Handling of the complaint

Finding

Maladministration

  1. The landlord logged a complaint on 10 June 2024 after the resident contacted it saying he had complained by email on 20 November 2023. We have not seen a record of the contact that caused the landlord to log the complaint. This was a record keeping failure by the landlord.
  2. The resident’s email of 20 November 2023 said he was raising “queries” after receiving invoices and receipts supporting the 2022-23 Actuals. While his email said he was disappointed with progress regarding the communal electricity charges, he was asking the landlord to meet with him and other residents to discuss various queries arising from the 2022-23 Actuals. In our view, it was reasonable the landlord did not consider the email to be a complaint but it should have responded to it.
  3. However, the resident’s further emails of 4 December 2023 and 16 January 2024 included clear expressions of dissatisfaction about its handling of his concerns about its charges for communal electricity. The landlord should have logged the complaint in line with its Complaints Policy and the Complaint Handling Code (the Code). Alternatively, it should have explained its reasons for not accepting the complaint. There is no evidence the landlord did either.
  4. After logging the complaint on 10 June 2024, the landlord acknowledged it and gave its stage 1 response within the timescales required by its policy and the Code.
  5. After receiving the stage 1 response on 21 June 2024, the resident replied saying he did not accept the response or compensation offer. He asked the landlord to call him but there is no evidence it did so. This was a service failing and meant the landlord missed the opportunity to consider if it should escalate the complaint.
  6. The resident then emailed on 15 July 2024 explaining why he disagreed with the stage 1 response. The landlord should have recognised this as an escalation request. Instead, it told the resident it had passed his concerns to the service area to respond to. The resulting email exchange with him should have left the landlord in no doubt he wanted to escalate his complaint.
  7. The failure to escalate when it should have caused the resident inconvenience because it led him to ask us to intervene. It also delayed him in completing the landlord’s complaint process and in being able to ask us to investigate.
  8. There was a further delay because the landlord did not receive our initial request of 12 December 2024 for it to escalate the complaint. This was not the landlord’s fault and it acted appropriately after we sent another request on 20 December 2024. It gave its stage 2 response within the timescale it gave to the resident in its acknowledgement of 24 December 2024. This was reasonable under the circumstances.
  9. There was a failing in the landlord’s payment of compensation following its stage 1 response. Its letter asked the resident for his bank details but did not refer to its policy of offsetting compensation if a resident’s account was in arrears. The resident chased payment on 25 October 2024 and the landlord asked him again for his bank details which he gave.
  10. The landlord then told him it had paid the compensation to his service charge account. While this was in line with its Compensation Policy, the landlord should have made the resident aware of this sooner. It was not necessary for it to ask him for his bank details the second time. Doing so caused him further inconvenience and mismanaged his expectations.
  11. In its stage 2 response, the landlord offered £175 compensation for its handling of the complaint at stage 2 and inconvenience caused. We have ordered it to pay additional compensation to reflect the failings we have identified in its handling of the complaint at stage 1.

Learning

  1. The landlord’s complaints process did not work effectively in this case. It should consider if its current policy and procedure are being applied correctly. 

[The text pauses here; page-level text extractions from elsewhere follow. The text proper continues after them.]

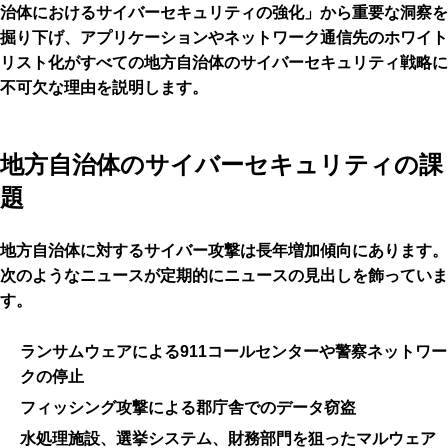
治体におけるサイバーセキュリティの強化」から重要な洞察を
掘り下げ、アプリケーションやネットワーク通信先のホワイト
リスト化がすべての地方自治体のサイバーセキュリティ戦略に
不可欠な理由を説明します。
地方自治体のサイバーセキュリティの課
題
地方自治体に対するサイバー攻撃は長年増加傾向にあります。
次のようなニュースが定期的にニュースの見出しを飾っていま
す。
ランサムウェア
による911コールセンターや警察ネットワー
クの停止
フィッシング
攻撃による郡庁舎でのデータ窃盗
水処理施設、選挙システム、財務部門を狙った
マルウェア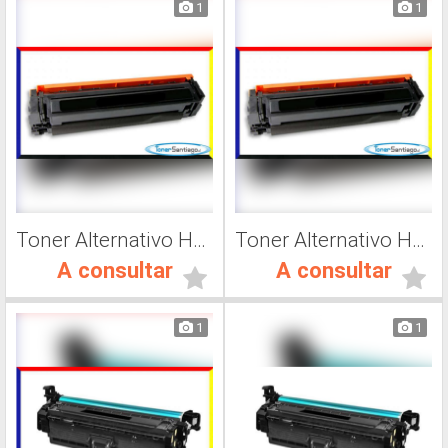
1
1
Toner Alternativo Hp CF503A, Impresora Láser
Toner Alternativo Hp 202A, Impresora Láser
A consultar
A consultar
1
1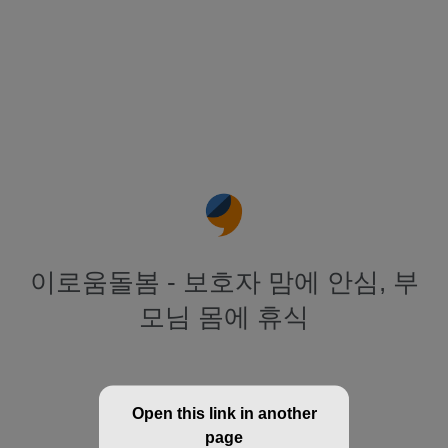
이로움돌봄 - 보호자 맘에 안심, 부
모님 몸에 휴식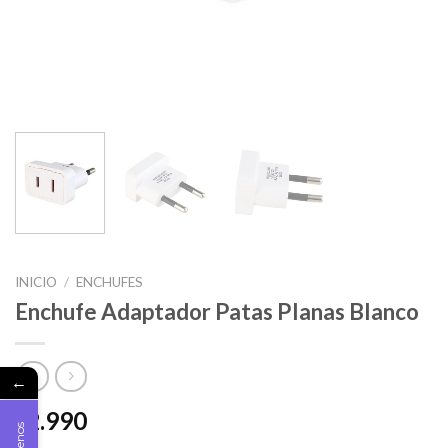
INICIO
/
ENCHUFES
Enchufe Adaptador Patas Planas Blanco
←
2.990
$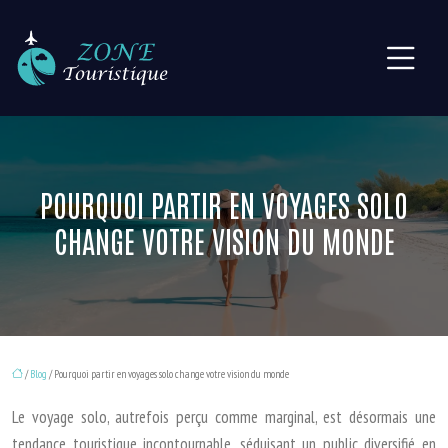
POURQUOI PARTIR EN VOYAGES SOLO
CHANGE VOTRE VISION DU MONDE
/
Blog
/ Pourquoi partir en voyages solo change votre vision du monde
Le voyage solo, autrefois perçu comme marginal, est désormais une
tendance touristique incontournable, séduisant un public diversifié en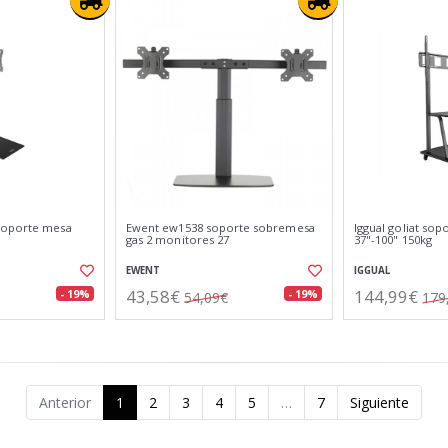
soporte mesa
Ewent ew1538 soporte sobremesa
Iggual goliat sop
gas 2 monitores 27
37"-100" 150kg
EWENT
IGGUAL
43,58€
144,99€
- 19%
- 19%
54,09€
179
Anterior
1
2
3
4
5
…
7
Siguiente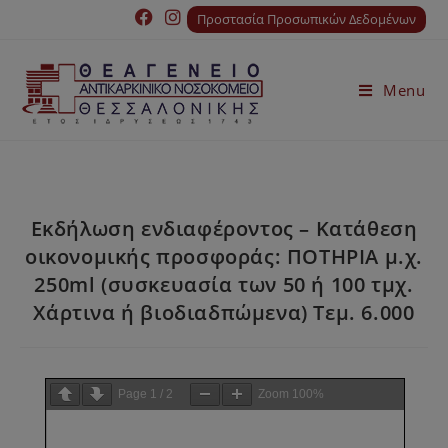
Προστασία Προσωπικών Δεδομένων
Menu
Εκδήλωση ενδιαφέροντος – Κατάθεση
οικονομικής προσφοράς: ΠΟΤΗΡΙΑ μ.χ.
250ml (συσκευασία των 50 ή 100 τμχ.
Χάρτινα ή βιοδιαδπώμενα) Τεμ. 6.000
Page
1
/
2
Zoom
100%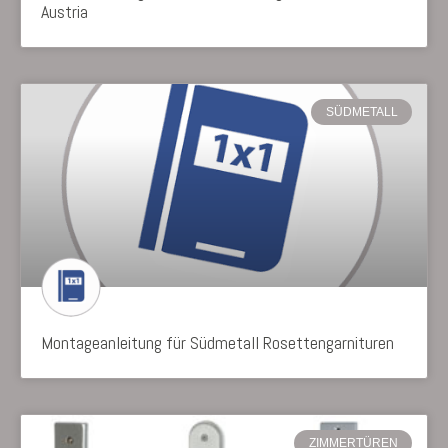
Austria
SÜDMETALL
Montageanleitung für Südmetall Rosettengarnituren
ZIMMERTÜREN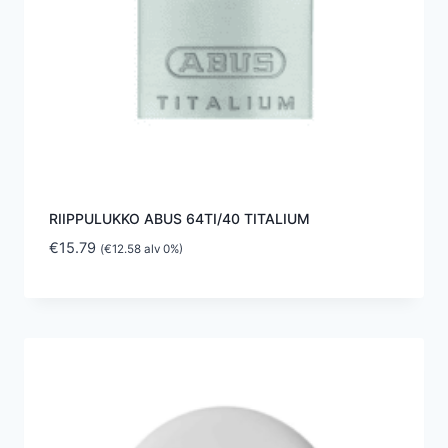
RIIPPULUKKO ABUS 64TI/40 TITALIUM
€
15.79
(
€
12.58
alv 0%)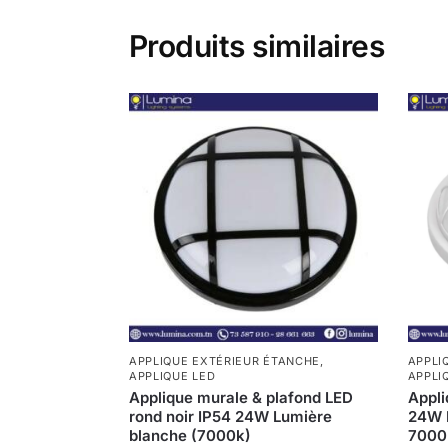
Produits similaires
APPLIQUE EXTÉRIEUR ÉTANCHE
,
APPLI
APPLIQUE LED
APPLI
Applique murale & plafond LED
Appli
rond noir IP54 24W Lumière
24W 
blanche (7000k)
7000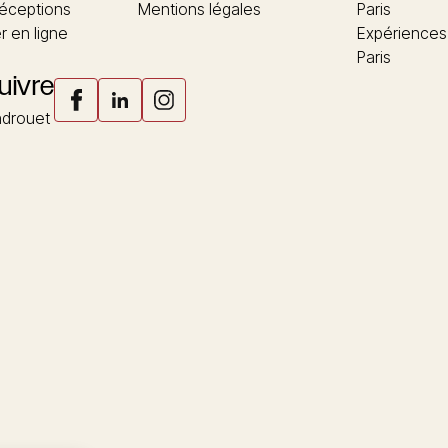
réceptions
Mentions légales
Paris
 en ligne
Expériences
Paris
uivre
drouet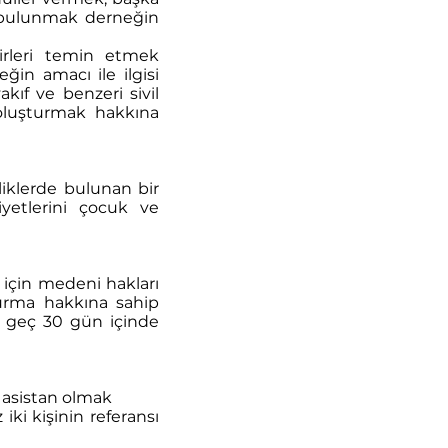
de bulunmak derneğin
lirleri temin etmek
ğin amacı ile ilgisi
kıf ve benzeri sivil
 oluşturmak hakkına
iklerde bulunan bir
iyetlerini çocuk ve
r için medeni hakları
kurma hakkına sahip
n geç 30 gün içinde
 asistan olmak
ki kişinin referansı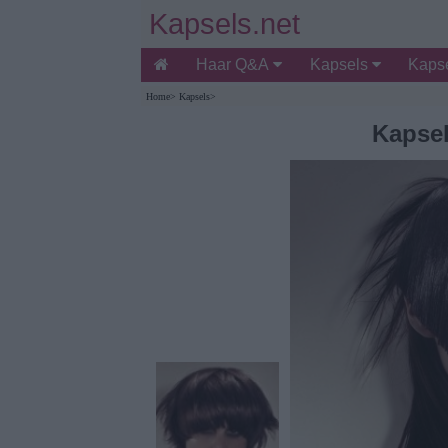
Kapsels.net
Haar Q&A
Kapsels
Kapse
Home
>
Kapsels
>
Kapsel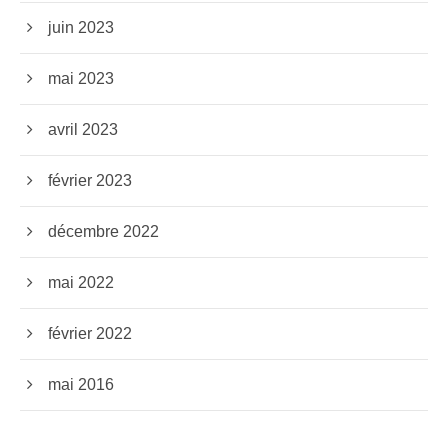
juin 2023
mai 2023
avril 2023
février 2023
décembre 2022
mai 2022
février 2022
mai 2016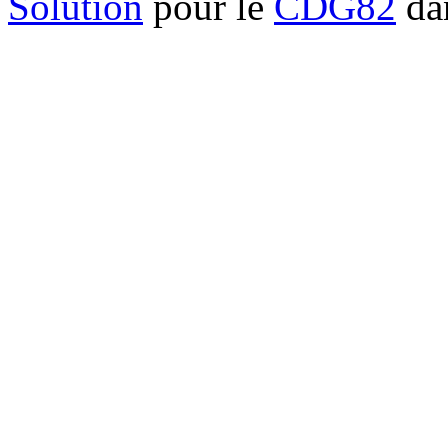
Solution
pour le
CDG82
dan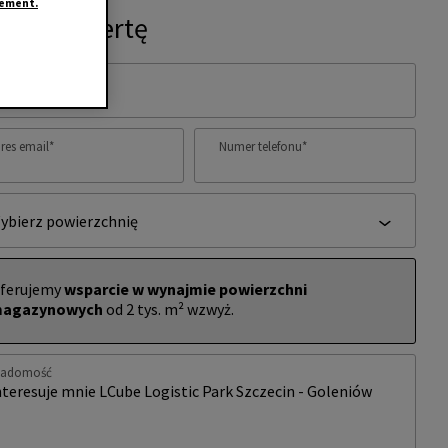
tement.
ytaj o ofertę
ię i nazwisko
*
res email
*
Numer telefonu
*
ybierz powierzchnię
ferujemy
wsparcie w wynajmie powierzchni
agazynowych
od 2 tys. m² wzwyż.
iadomość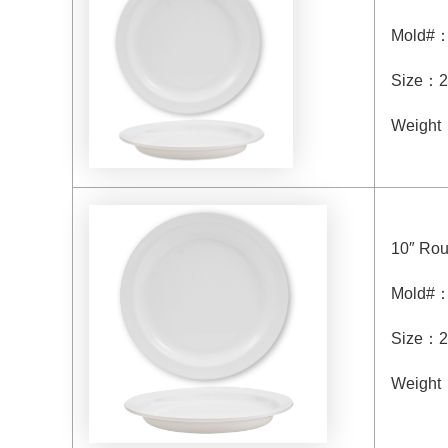
Mold#
Size
：
2
Weight
10″ Rou
Mold#
Size
：
2
Weight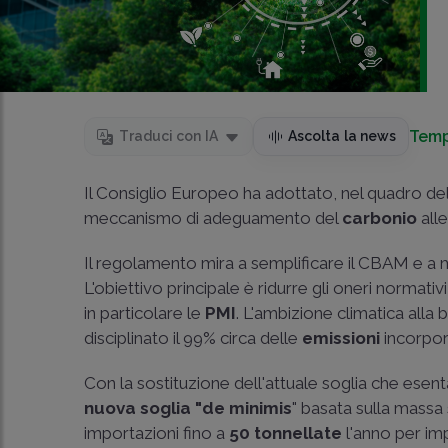
Temp
Traduci con IA
Ascolta la news
Il Consiglio Europeo ha adottato, nel quadro de
meccanismo di adeguamento del
carbonio
alle
Il regolamento mira a semplificare il CBAM e a mi
L'obiettivo principale è ridurre gli oneri normativ
in particolare le
PMI
. L'ambizione climatica alla
disciplinato il 99% circa delle
emissioni
incorpor
Con la sostituzione dell'attuale soglia che esen
nuova soglia "de minimis
" basata sulla mass
importazioni fino a
50 tonnellate
l'anno per im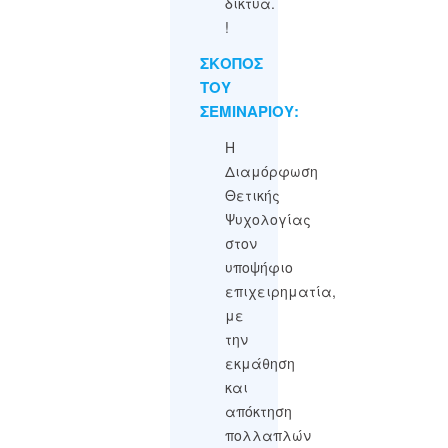
δίκτυα.
!
ΣΚΟΠΟΣ
ΤΟΥ
ΣΕΜΙΝΑΡΙΟΥ:
Η
Διαμόρφωση
Θετικής
Ψυχολογίας
στον
υποψήφιο
επιχειρηματία,
με
την
εκμάθηση
και
απόκτηση
πολλαπλών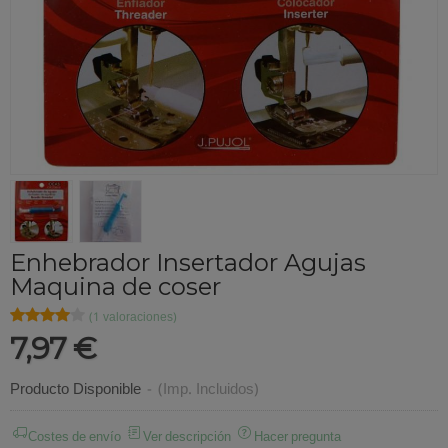
Enhebrador Insertador Agujas
Maquina de coser
★★★★★
★★★★★
(1 valoraciones)
7,97 €
Producto Disponible
-
(Imp. Incluidos)
Costes de envío
Ver descripción
Hacer pregunta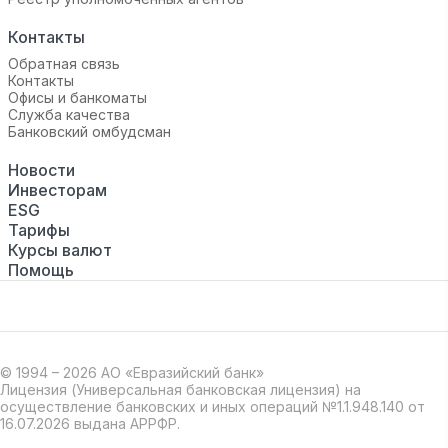
Контакты
Обратная связь
Контакты
Офисы и банкоматы
Служба качества
Банковский омбудсман
Новости
Инвесторам
ESG
Тарифы
Курсы валют
Помощь
© 1994 – 2026 АО «Евразийский банк»
Лицензия (Универсальная банковская лицензия) на
осуществление банковских и иных операций №1.1.948.140 от
16.07.2026 выдана АРРФР.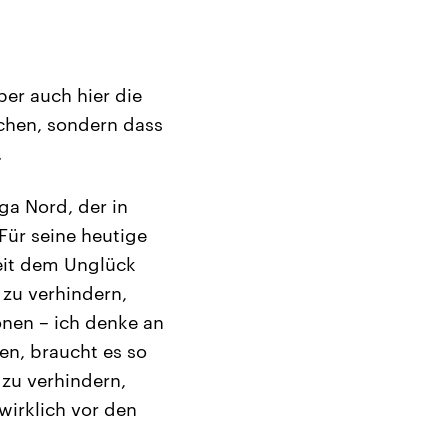
aber auch hier die
chen, sondern dass
.
ga Nord, der in
Für seine heutige
eit dem Unglück
zu verhindern,
onen – ich denke an
en, braucht es so
 zu verhindern,
wirklich vor den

Knowledge information management (record keeping)

  1. The landlord’s record did not give a complete record of events because there were no records of telephone calls or meetings with the resident, and it did not provide some of the emails it had exchanged with him.


Communication

  1. The complaint arose because the landlord did not keep the resident properly updated. It often failed to respond to his emails and its responses often lacked relevant information.